Training 100 epochs on a T4 GPU with a 3,000-image dataset takes roughly 45–75 minutes. Ultralytics saves best.pt (highest validation mAP) and last.pt (final epoch) automatically. Always deploy best.pt, not last.pt.

“The difference between a model that reaches 85% mAP and one that stalls at 60% is almost always in the data, not the architecture. More diverse images, better labels, and correct augmentation configuration outperform any hyperparameter change.”

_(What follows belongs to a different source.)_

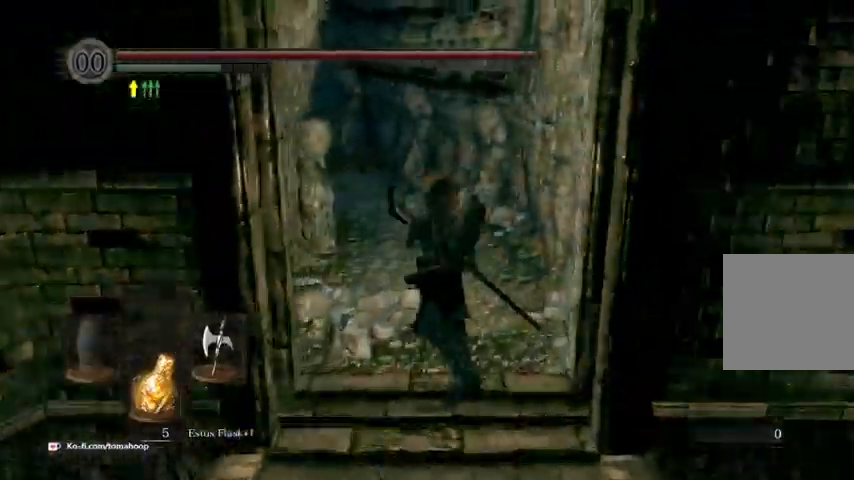
Gameplay with a controller (Xbox layout); each line is a JSON object with the inputs held at the frame after it (dt_ms = milliseconds from this image to that frame). "events" lists button and stick changes between this image and that frame as [ms after this image, input, new state], when the widget could be followed in between.
{"dt_ms": 500, "buttons": ["B"], "left_stick": "up", "right_stick": "center", "events": []}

— Consistent finding across dozens of custom YOLOv11 fine-tuning projects

Validating Your Trained Model

Never trust training loss curves alone. Run a proper validation pass against your held-out test set and read each metric carefully before calling a model production-ready.

        python
        validate.py
      
from ultralytics import YOLO

model = YOLO(“runs/train/my_detector/weights/best.pt”)

metrics = model.val(
    data=“data.yaml”,
    split=“test”,     # use the held-out test split
    conf=0.4,
    iou=0.45,
    verbose=True,
)

print(f”mAP@50:      {metrics.box.map50:.4f}”)
print(f”mAP@50-95:  {metrics.box.map:.4f}”)
print(f”Precision:   {metrics.box.mp:.4f}”)
print(f”Recall:      {metrics.box.mr:.4f}”)

# Per-class breakdown
for i, name in model.names.items():
    print(f”  {name}: mAP50={metrics.box.maps[i]:.4f}”)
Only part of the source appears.